Так я думал, так чувствовал не только в первые дни и месяцы заключения, но и позднее. И когда уже начал понимать ограниченность, несправедливость таких решительных и жестоких обобщений, когда, узнав много пленнических судеб, услышав множество рассказов — очень разных, но в главном похожих, — стал думать о них объективнее, разумнее и добрее, все же еще долго оставалось инстинктивное чувство недоверчивой и по сути неприязненной, хотя и жалостливой отстраненности и, конечно, сознание превосходства. Оставалось такое же, вероятно, чувство, как то, которое все еще иногда возбуждают негры, евреи, цыгане и вообще инородцы либо простонародье у тех, кто лишь рассудком, логикой преодолел расистские, антисемитские, шовинистические или сословные предрассудки.

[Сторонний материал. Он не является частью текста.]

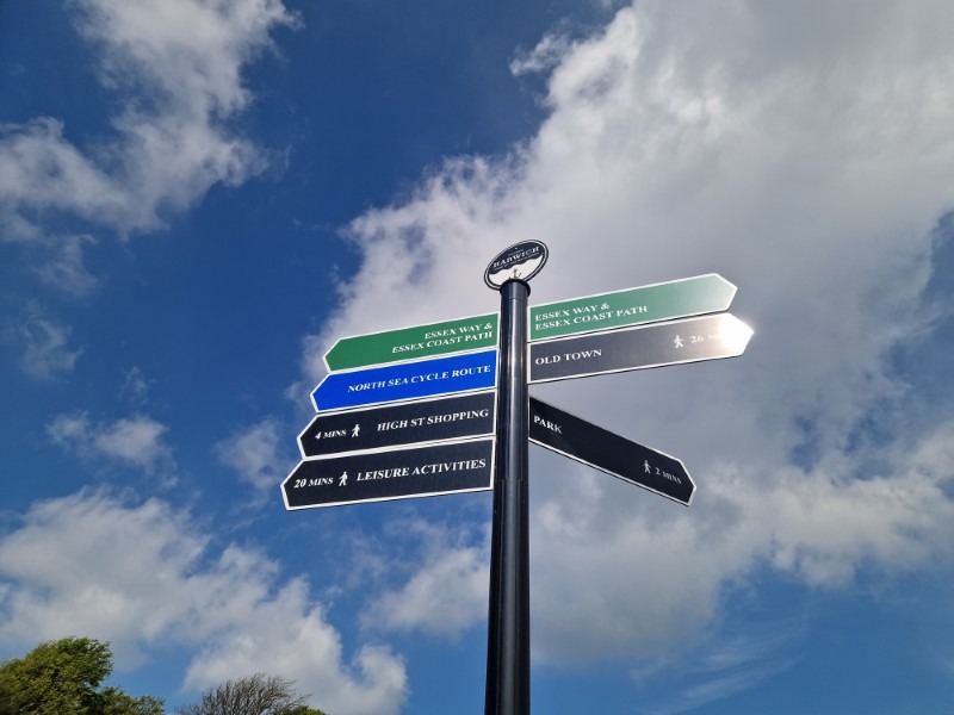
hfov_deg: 73.9
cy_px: 358
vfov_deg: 58.9
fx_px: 634
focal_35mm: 23
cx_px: 477
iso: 50
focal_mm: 5.4
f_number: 1.8
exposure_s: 1/3904
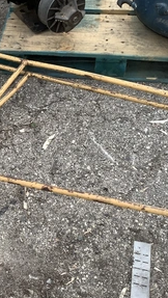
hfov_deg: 24.0
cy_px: 153
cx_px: -12
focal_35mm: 47
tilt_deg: -47.5
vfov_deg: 43.7
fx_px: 371
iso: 25
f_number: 2.4
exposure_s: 1/197
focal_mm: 3.3
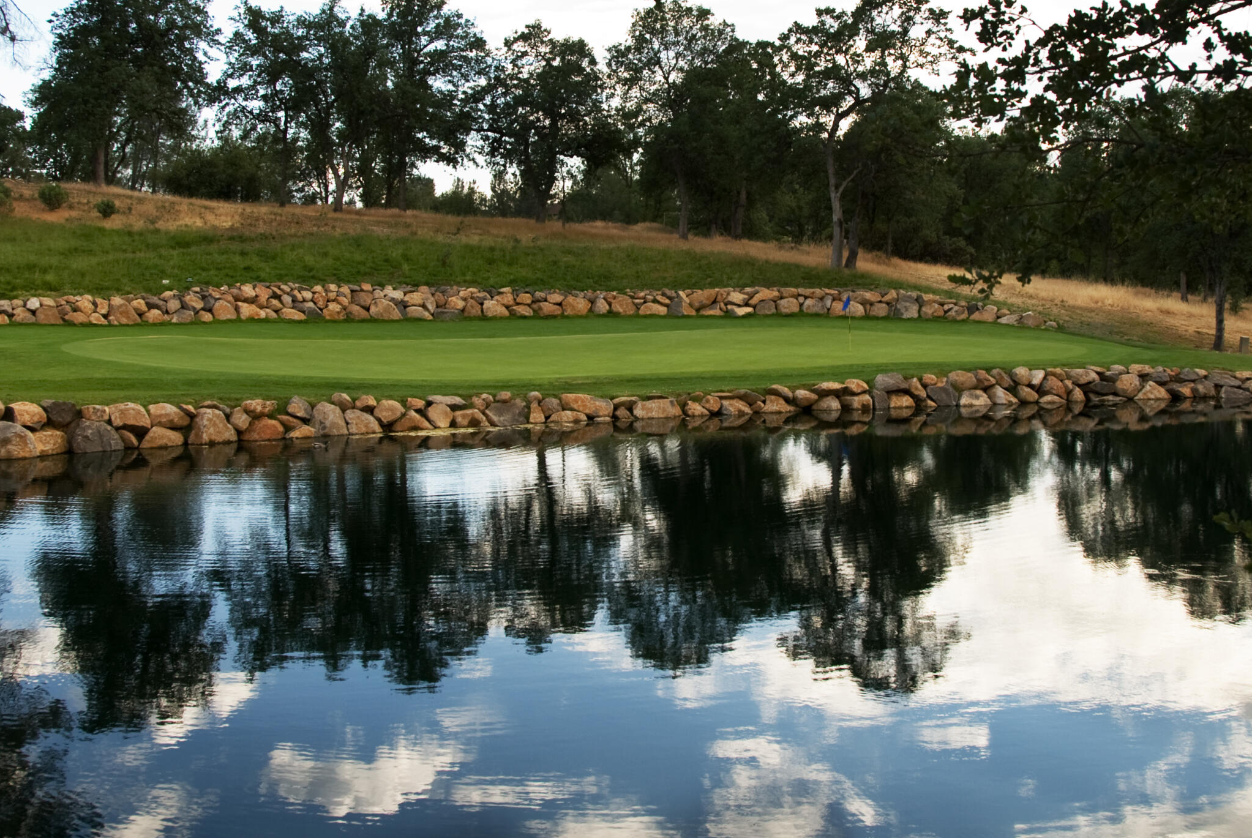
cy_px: 283
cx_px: 673
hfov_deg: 44.4
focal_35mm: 44
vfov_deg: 30.4
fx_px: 1532
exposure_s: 1/125
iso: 100
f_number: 5.6
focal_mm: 20
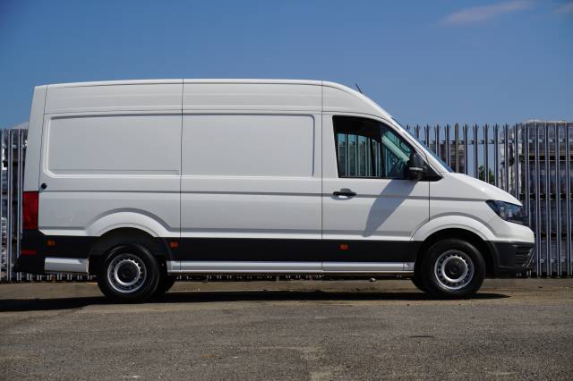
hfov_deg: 28.7
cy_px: 190
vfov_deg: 19.3
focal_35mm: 70
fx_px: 1121
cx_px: 286
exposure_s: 1/200
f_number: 9
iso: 100
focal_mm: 47
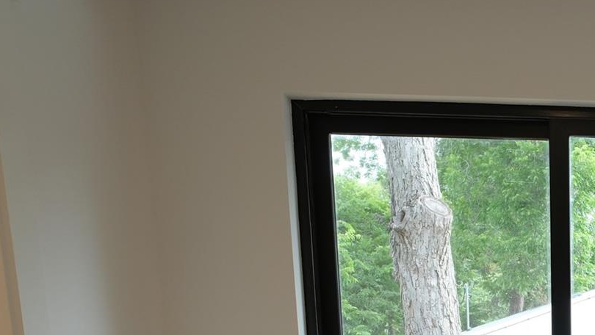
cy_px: 396
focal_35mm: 45
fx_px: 710
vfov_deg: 24.2
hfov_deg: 38.2
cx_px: 644
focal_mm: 11.1
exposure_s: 1/100
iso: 320
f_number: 3.6
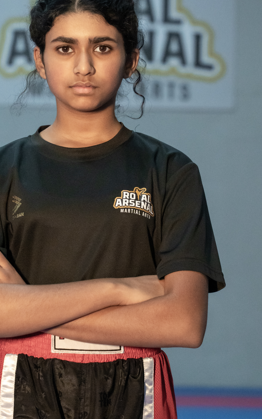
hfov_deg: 8.1
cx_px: 97
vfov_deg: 13.0
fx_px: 1840
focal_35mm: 161
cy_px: 164
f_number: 4
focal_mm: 70
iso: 3200
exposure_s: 1/320
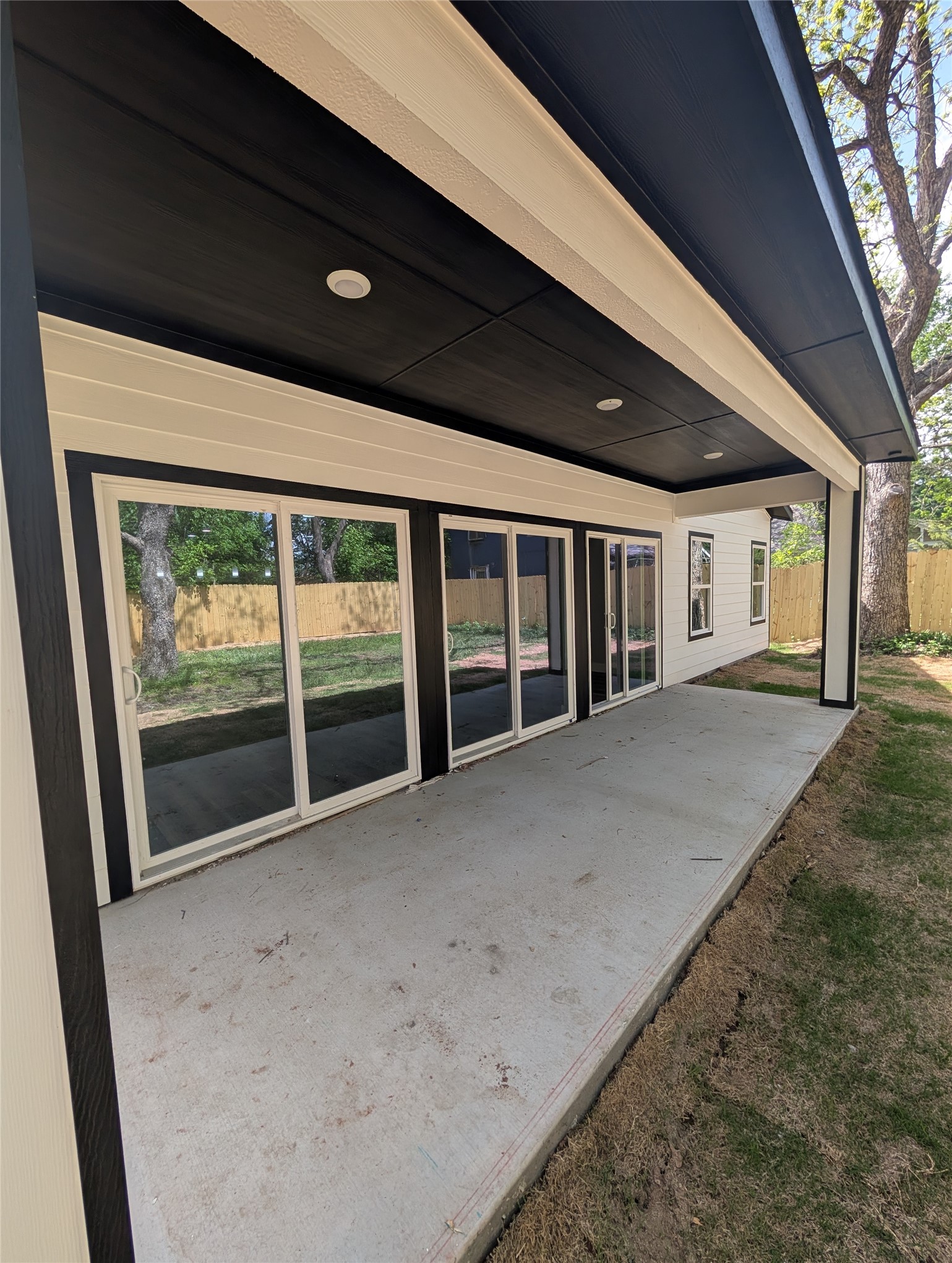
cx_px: 476
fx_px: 439
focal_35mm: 12
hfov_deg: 94.7
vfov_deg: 110.4
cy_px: 632
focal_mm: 2.02
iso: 45
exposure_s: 1/636
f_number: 1.7
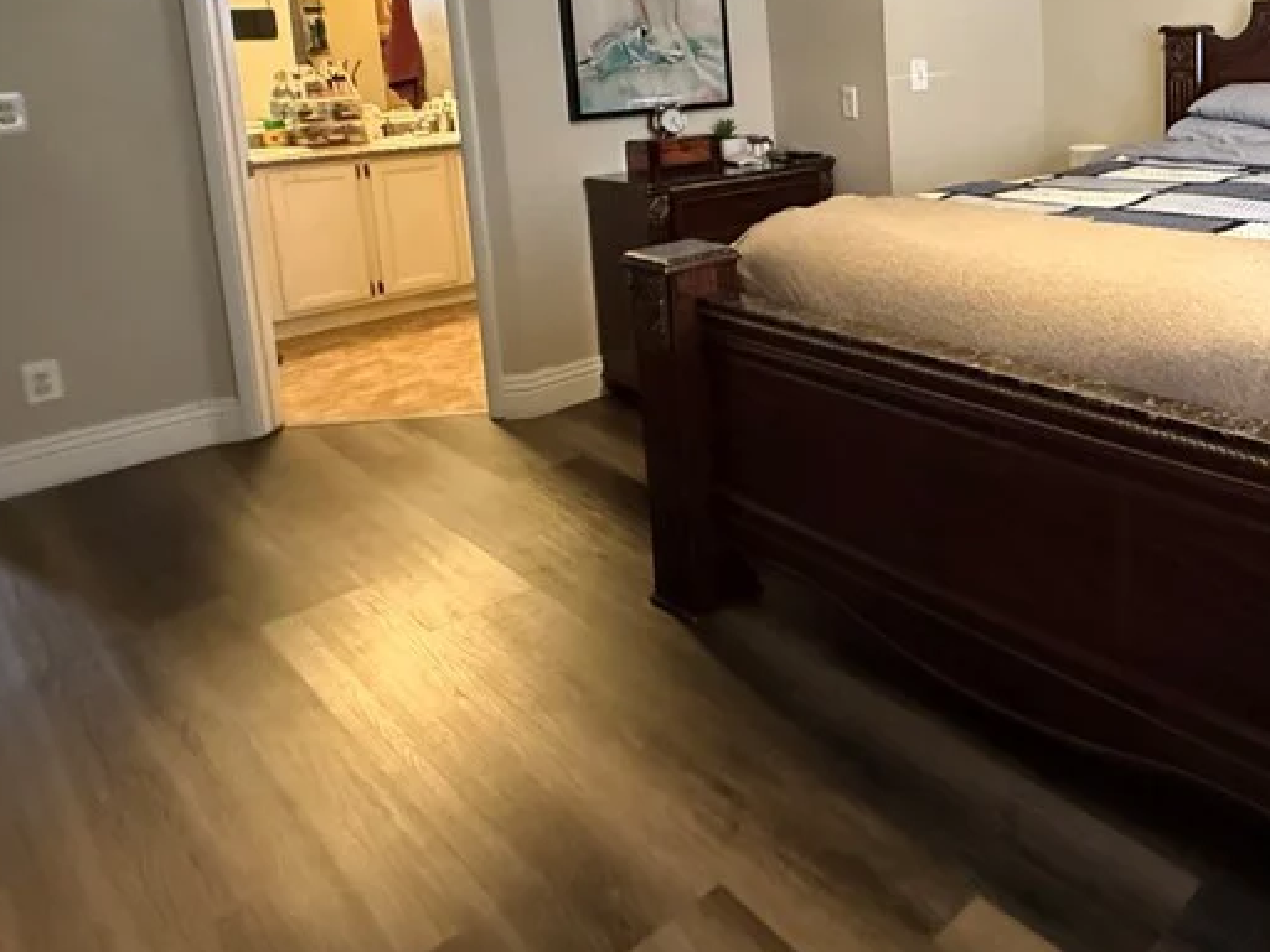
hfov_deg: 56.2
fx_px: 1027
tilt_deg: -7.3
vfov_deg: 46.5
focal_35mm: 28
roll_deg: +1.3
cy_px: 161
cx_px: 1104
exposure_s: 1/40
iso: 1600
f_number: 2.2
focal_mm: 2.22
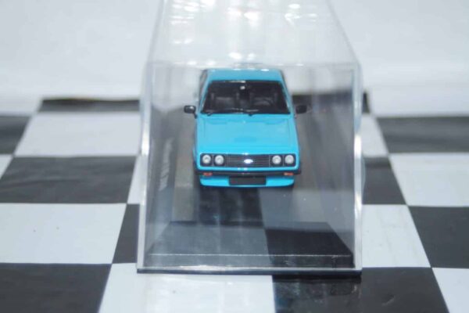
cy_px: 156
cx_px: 234
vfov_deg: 15.2
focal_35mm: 90
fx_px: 1172
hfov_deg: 22.6
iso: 320
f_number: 5.6
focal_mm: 60
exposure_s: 1/60
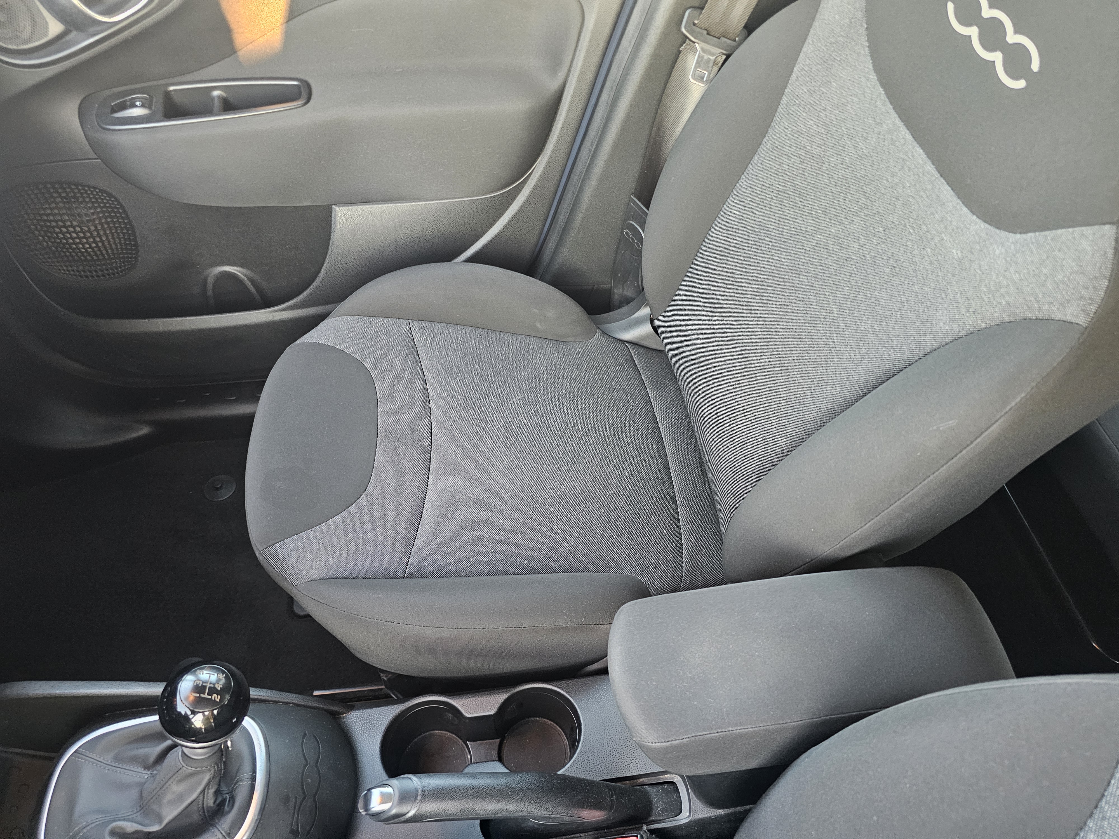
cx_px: 560
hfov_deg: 73.9
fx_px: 744
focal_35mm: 23
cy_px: 420
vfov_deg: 58.9
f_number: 1.7
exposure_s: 1/50
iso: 640
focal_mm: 6.3
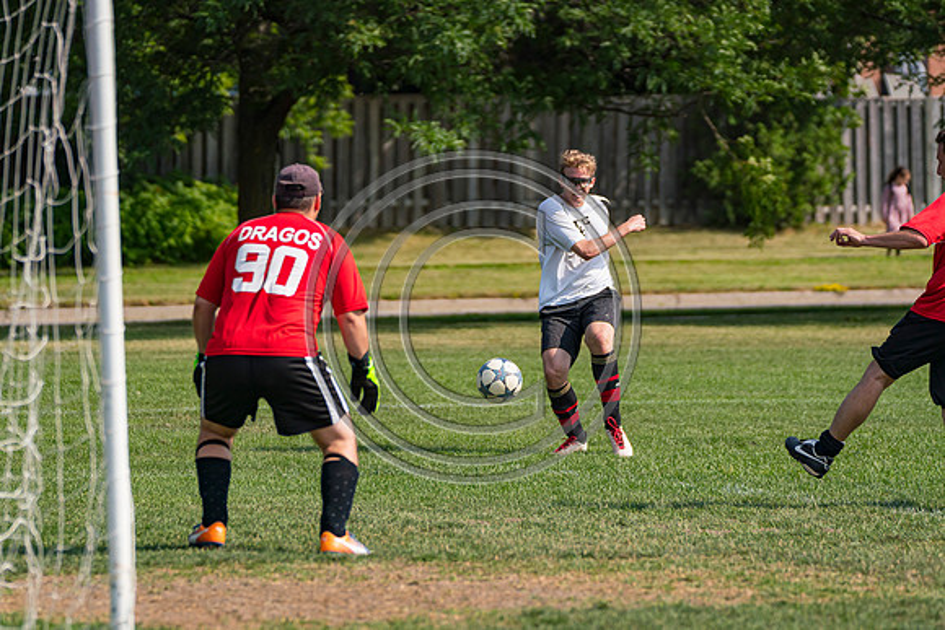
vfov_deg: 6.4
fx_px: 5619
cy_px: 315
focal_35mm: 214
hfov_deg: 9.6
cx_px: 472
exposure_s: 1/6400
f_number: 2.8
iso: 400
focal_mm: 143
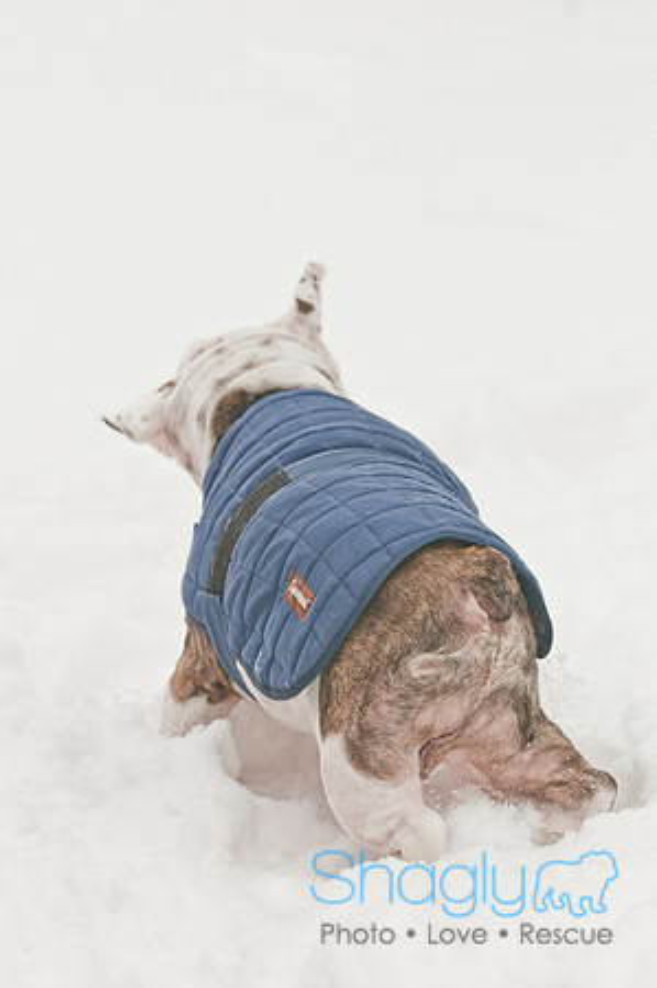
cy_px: 494
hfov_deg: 7.6
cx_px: 328
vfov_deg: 11.4
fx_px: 4939
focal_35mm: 180
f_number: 5.6
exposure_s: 1/800
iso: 200
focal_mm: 120
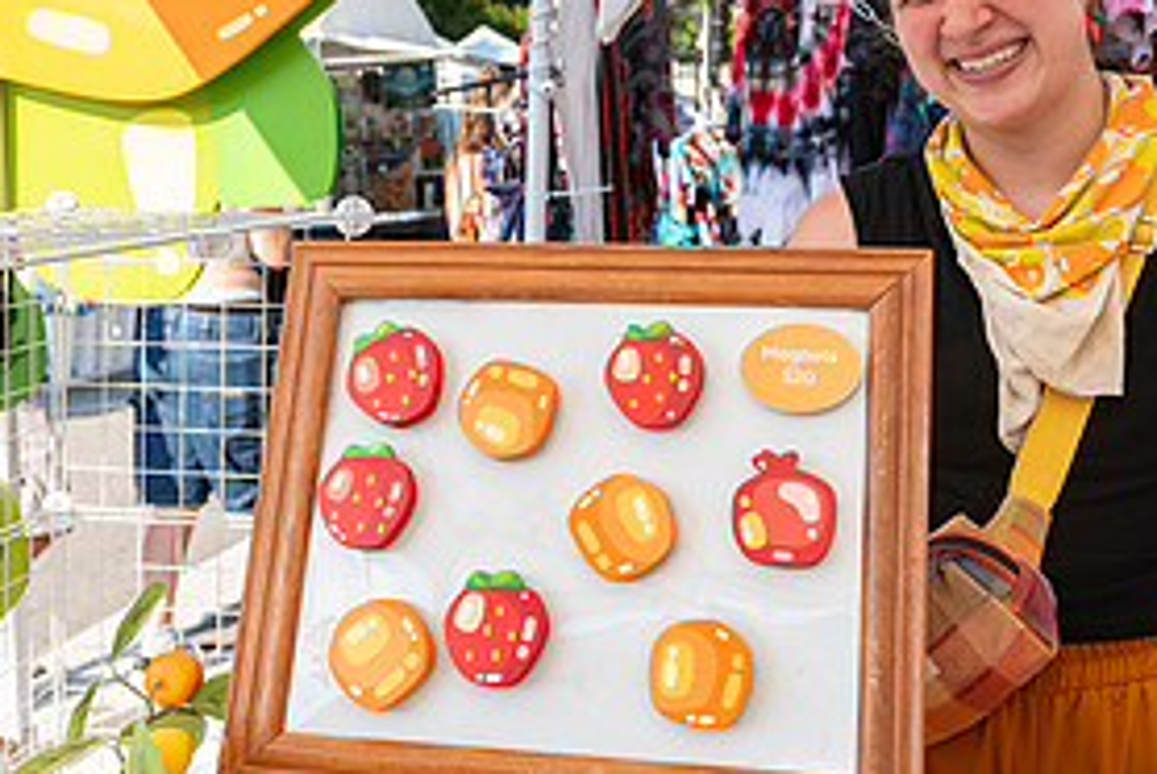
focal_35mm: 50
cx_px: 678
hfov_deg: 39.4
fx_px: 1609
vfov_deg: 26.7
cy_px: 189
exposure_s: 1/1000
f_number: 4
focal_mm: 24
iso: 400
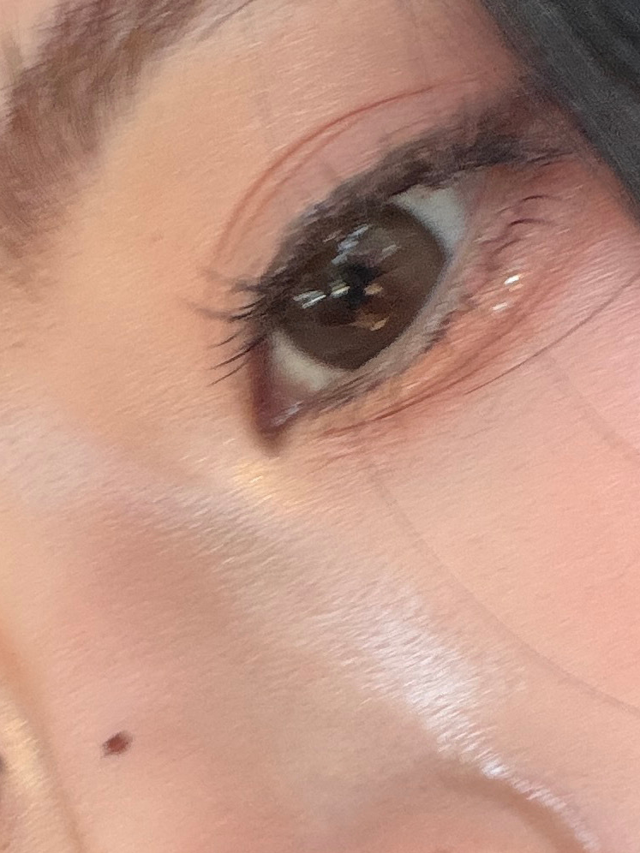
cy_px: 521
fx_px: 2293
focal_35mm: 93
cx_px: 459
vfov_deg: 21.1
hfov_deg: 15.8
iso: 200
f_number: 1.9
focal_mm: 2.71
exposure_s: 1/60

Логические представления одолеваются разумом. Но подсознательные чувства, эмоциональное, почти безотчетное восприятие сохраняются надолго — если не навсегда.
Мне понадобились годы, чтоб по-настоящему избавиться от живучего яда, скрытого в таких военно-патриотических представлениях и восприятиях. И двое хиви, с которыми я провел вместе первые недели в камере полевой тюрьмы, слушая их рассказы, споря с ними и о них, были первыми, кто начал помогать мне в этом.
Хиви набирались только из военнопленных красноармейцев. Солдаты всех других армий, воевавших против Германии, в том числе и польской, бельгийской, голландской, датской, норвежской, т. е. таких, которых уже вовсе не существовало, могли, хоть и невесело, но все же как-то жить в обычных лагерях для военнопленных. Они и в плену оставались гражданами своих стран, даже если это были только жалкие огрызки государства, как Польское генерал-губернаторство. Они получали посылки от родных, от Красного Креста, переписывались с близкими, твердо знали, что вернутся домой после войны, как бы она ни кончилась. А нашим бойцам еще в казармах в мирное время втолковывали, что плен — это измена родине. Многим было достаточно хорошо известно о том, что происходило в 1937–1938 годах. Многие знали о непререкаемых законах бдительности, которые требовали подозрительного недоверия ко всем, кто хоть как-то соприкоснулся с «врагом» и вообще с иностранцами, знали, что никто из тех, кто побывал в плену у финнов и японцев, не вернулся домой. Все это существенно облегчало деятельность немецких пропагандистов и их помощников, которые доказывали, что советским гражданам, попавшим в плен, нельзя рассчитывать на снисходительность своего государства, что Сталин их всех «списал», что именно поэтому они не получают ни писем, ни посылок, что советское государство, единственное в мире, не признает Гаагской конвенции о военнопленных и всех попавших в плен считает изменниками и т. д. и т. п. Мне часто приходилось слышать и от немцев, и от поляков, с которыми встречался в тюрьмах и лагерях, насмешливые, издевательские упреки: почему, дескать, ни одна из покоренных гитлеровцами буржуазных стран не смогла поставить Гитлеру больше одного батальона солдат, между тем как сотни тысяч, почти миллион советских бойцов и офицеров — граждане наиболее успешно воевавшей социалистической державы — служили во власовских и казачьих частях и всевозможных легионах: волжском, т. е. татаро-чувашском, кавказском, туркестанском, в дивизиях СС «Галиция» и «Волынь» и непосредственно в немецких войсках как хиви.